Around half of the anthropogenous CO2 emissions don't remain in the earth's atmosphere and are absorbed by the oceans and by plants. But these natural carbon reducers may have been overestimated. The forests of the mid-range and high northern latitudes probably absorb 40 percent less carbon dioxide than climate change calculations estimate, according to a multinational study recently published in Science magazine. Kevin Gurney, climate researcher at Purdue University in West Lafayette in the US, said it was wrong to assume that the biosphere will somehow come to the rescue. Trees can't absorb that much additional CO2, he said.
Scientists are also taking a more cautious view of how much help the world's oceans can provide. Current measurements show that the North Sea's capacity to absorb CO2 is already declining. Belgian, Dutch, Canadian and US researchers referred to a "rapid decline in CO2 buffer capacity" in the Global Biogeochemical Cycles magazine. Other studies see a similar development in the entire North Atlantic.
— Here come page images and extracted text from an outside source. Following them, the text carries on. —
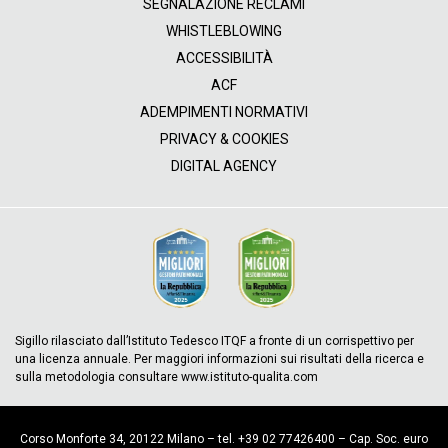
SEGNALAZIONE RECLAMI
WHISTLEBLOWING
ACCESSIBILITÀ
ACF
ADEMPIMENTI NORMATIVI
PRIVACY & COOKIES
DIGITAL AGENCY
Sigillo rilasciato dall’Istituto Tedesco ITQF a fronte di un corrispettivo per
una licenza annuale. Per maggiori informazioni sui risultati della ricerca e
sulla metodologia consultare www.istituto-qualita.com
Corso Monforte 34, 20122 Milano – tel. +39 02 77426400 – Cap. Soc. euro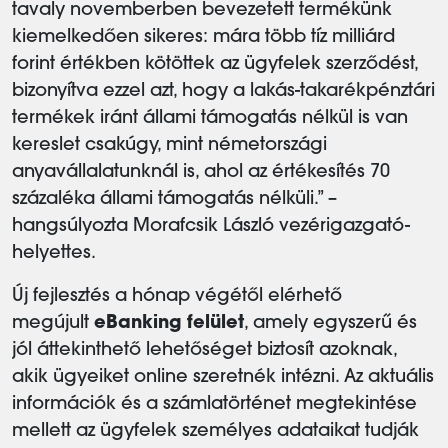
tavaly novemberben bevezetett termékünk
kiemelkedően sikeres: mára több tíz milliárd
forint értékben kötöttek az ügyfelek szerződést,
bizonyítva ezzel azt, hogy a lakás-takarékpénztári
termékek iránt állami támogatás nélkül is van
kereslet csakúgy, mint németországi
anyavállalatunknál is, ahol az értékesítés 70
százaléka állami támogatás nélküli.” –
hangsúlyozta Morafcsik László vezérigazgató-
helyettes.
Új fejlesztés a hónap végétől elérhető
megújult
eBanking felület
, amely egyszerű és
jól áttekinthető lehetőséget biztosít azoknak,
akik ügyeiket online szeretnék intézni. Az aktuális
információk és a számlatörténet megtekintése
mellett az ügyfelek személyes adataikat tudják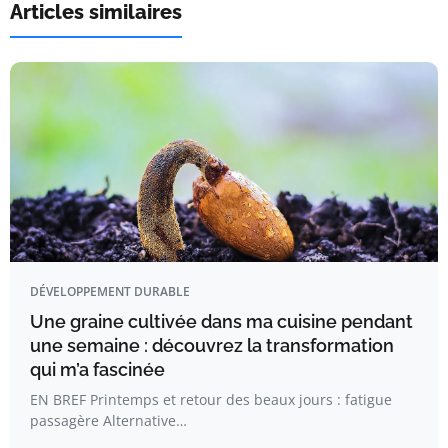
Articles similaires
DÉVELOPPEMENT DURABLE
Une graine cultivée dans ma cuisine pendant
une semaine : découvrez la transformation
qui m’a fascinée
EN BREF Printemps et retour des beaux jours : fatigue
passagère Alternative…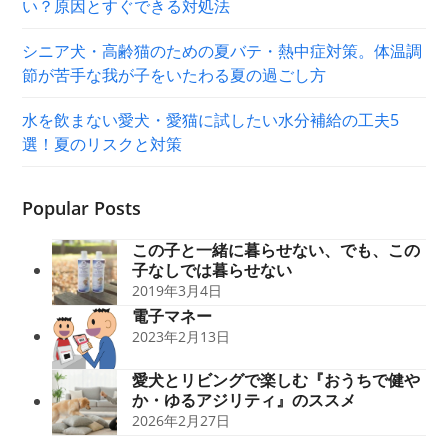
い？原因とすぐできる対処法
シニア犬・高齢猫のための夏バテ・熱中症対策。体温調
節が苦手な我が子をいたわる夏の過ごし方
水を飲まない愛犬・愛猫に試したい水分補給の工夫5
選！夏のリスクと対策
Popular Posts
この子と一緒に暮らせない、でも、この
子なしでは暮らせない
2019年3月4日
電子マネー
2023年2月13日
愛犬とリビングで楽しむ『おうちで健や
か・ゆるアジリティ』のススメ
2026年2月27日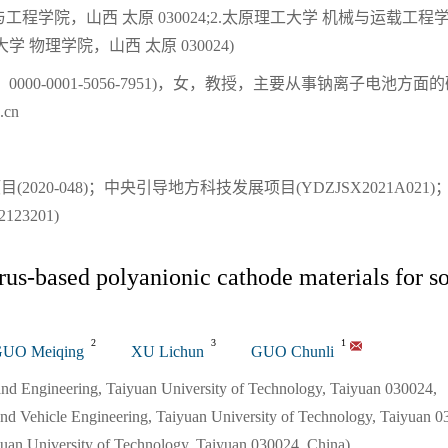
与工程学院，山西 太原 030024;2.太原理工大学 机械与运载工程
工大学 物理学院，山西 太原 030024)
：0000-0001-5056-7951)，女，教授，主要从事钠离子电池方面
.cn
020-048)；中央引导地方科技发展项目(YDZJSX2021A021
23201)
rus-based polyanionic cathode materials for s
2
3
1
UO Meiqing
XU Lichun
GUO Chunli
 and Engineering, Taiyuan University of Technology, Taiyuan 030024,
nd Vehicle Engineering, Taiyuan University of Technology, Taiyuan 0
yuan University of Technology, Taiyuan 030024, China)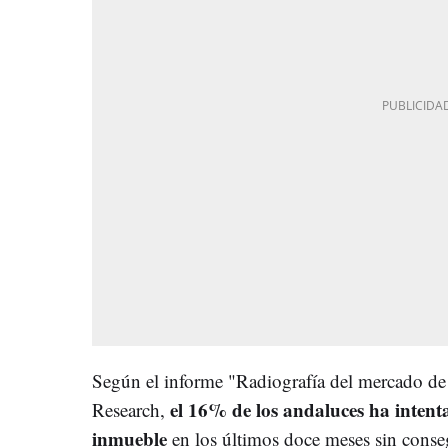
Según el informe "Radiografía del mercado de
el 16% de los andaluces ha inten
Research,
inmueble
en los últimos doce meses sin conse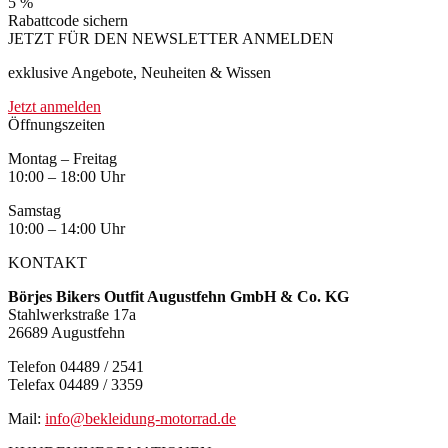
5 %
Rabattcode sichern
JETZT FÜR DEN NEWSLETTER ANMELDEN
exklusive Angebote, Neuheiten & Wissen
Jetzt anmelden
Öffnungszeiten
Montag – Freitag
10:00 – 18:00 Uhr
Samstag
10:00 – 14:00 Uhr
KONTAKT
Börjes Bikers Outfit Augustfehn GmbH & Co. KG
Stahlwerkstraße 17a
26689 Augustfehn
Telefon 04489 / 2541
Telefax 04489 / 3359
Mail:
info@bekleidung-motorrad.de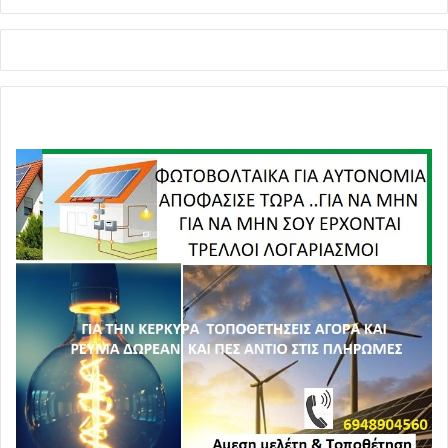
Είναι αριστερό άραγε το μεγάλο σας κατόρθωμα να
ρυθμίσετε σε εκατό δόσεις την κατοχική του υποχρέωση
να αποπληρώσει στο κράτος δυνάστη τα χρέη του από
κατοχικά χαράτσια και τις οφειλές του στα ταμεία που
κατέστρεψε ο πρωτεργάτης του προδοτικού PSI τον οποίο
δεν έχετε τη βούληση να κηρύξετε ένοχο με το ερώτημα
της εσχάτης προδοσίας;
Πείτε μας τελικά ποιο είναι το στίγμα σας… Δείξτε μας
μετά την «πρώτη φορά Αριστερά» που και πόσο
αποδυναμώνεται στη χώρα μας το κατοχικό κεκτημένο…
Εξηγείστε μας ποια παραδειγματική τιμωρία
επιφυλάσσετε στη συμμορία του Καστελόριζου και σ
αυτές που την ακολούθησαν στην πεπατημένη του
δωσιλογισμού και της εθνικής μειοδοσίας.
Πείτε μας με ποιο τρόπο τιμήσατε την ανάσα της
περηφάνιας με την οποία παίξατε επικοινωνιακά τις
μέρες της ακατάσχετης μπαρουφολογίας. Δείξτε μας ένα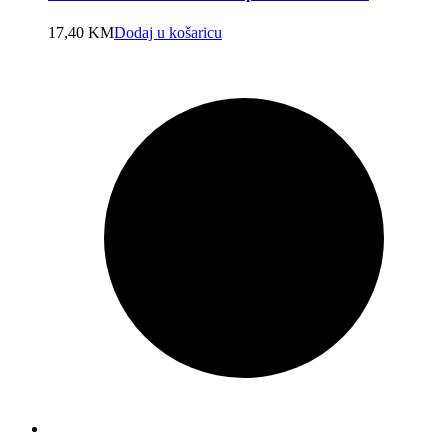
17,40
KM
Dodaj u košaricu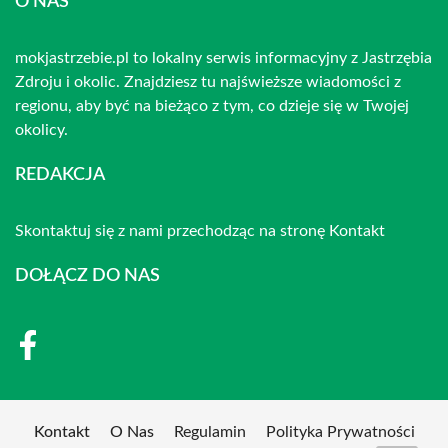
O NAS
mokjastrzebie.pl to lokalny serwis informacyjny z Jastrzębia
Zdroju i okolic. Znajdziesz tu najświeższe wiadomości z
regionu, aby być na bieżąco z tym, co dzieje się w Twojej
okolicy.
REDAKCJA
Skontaktuj się z nami przechodząc na stronę
Kontakt
DOŁĄCZ DO NAS
Kontakt
O Nas
Regulamin
Polityka Prywatności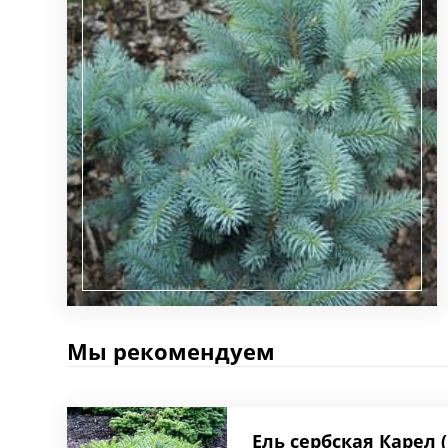
Мы рекомендуем
Ель сербская Карел 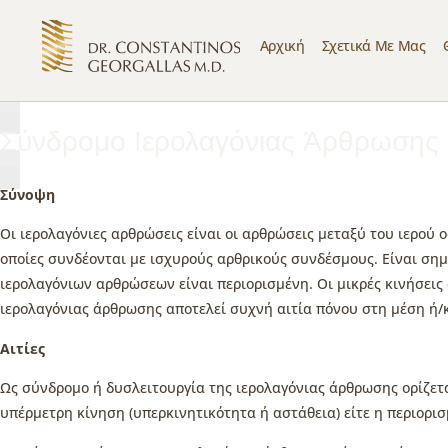
Αρχική
Σχετικά Με Μας
Σύνδρομο Ιερολαγόνιας Άρθρωσης
Σύνοψη
Οι ιερολαγόνιες αρθρώσεις είναι οι αρθρώσεις μεταξύ του ιερού 
οποίες συνδέονται με ισχυρούς αρθρικούς συνδέσμους. Είναι ση
ιερολαγόνιων αρθρώσεων είναι περιορισμένη. Οι μικρές κινήσε
ιερολαγόνιας άρθρωσης αποτελεί συχνή αιτία πόνου στη μέση ή/κ
Αιτίες
Ως σύνδρομο ή δυσλειτουργία της ιερολαγόνιας άρθρωσης ορίζετα
υπέρμετρη κίνηση (υπερκινητικότητα ή αστάθεια) είτε η περιορι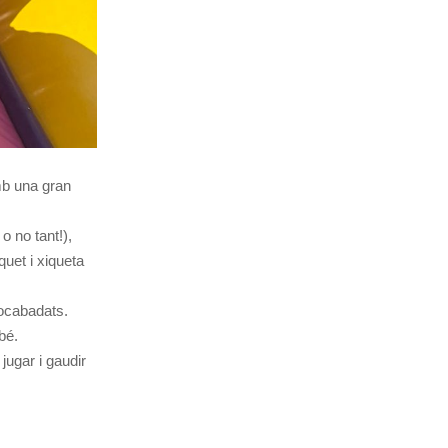
mb una gran
o no tant!),
quet i xiqueta
bocabadats.
bé.
jugar i gaudir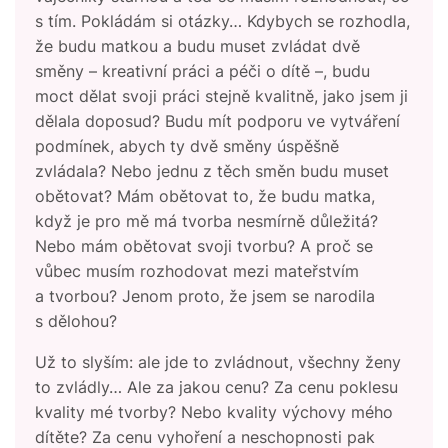
s tím. Pokládám si otázky… Kdybych se rozhodla,
že budu matkou a budu muset zvládat dvě
směny – kreativní práci a péči o dítě –, budu
moct dělat svoji práci stejně kvalitně, jako jsem ji
dělala doposud? Budu mít podporu ve vytváření
podmínek, abych ty dvě směny úspěšně
zvládala? Nebo jednu z těch směn budu muset
obětovat? Mám obětovat to, že budu matka,
když je pro mě má tvorba nesmírně důležitá?
Nebo mám obětovat svoji tvorbu? A proč se
vůbec musím rozhodovat mezi mateřstvím
a tvorbou? Jenom proto, že jsem se narodila
s dělohou?
Už to slyším: ale jde to zvládnout, všechny ženy
to zvládly… Ale za jakou cenu? Za cenu poklesu
kvality mé tvorby? Nebo kvality výchovy mého
dítěte? Za cenu vyhoření a neschopnosti pak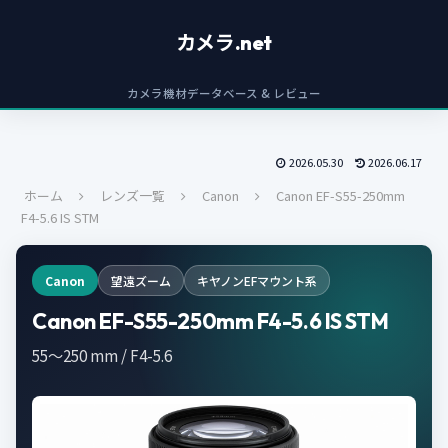
カメラ.net
カメラ機材データベース & レビュー
2026.05.30
2026.06.17
ホーム
レンズ一覧
Canon
Canon EF-S55-250mm
F4-5.6 IS STM
Canon
望遠ズーム
キヤノンEFマウント系
Canon EF-S55-250mm F4-5.6 IS STM
55～250 mm / F4-5.6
There is a steady decline in sea ice in the Artic Ocean each summer. At the beginning of October the National Snow and Ice Data Center (NSIDC) reported a new record low for 2007. The entire ice surface amounted to just 4.3 million square kilometers -- 23 percent down from 2005, the previous record season. The legendary Northwest Passage was found to be free of Arctic ice. The NSIDC researchers now expect the Arctic to be free of ice during the summer from 2030 onwards -- decades earlier than forecast in the climate projections referred to the new IPCC report which foresees ice-free Arctic summers in the latter part of the 21st century.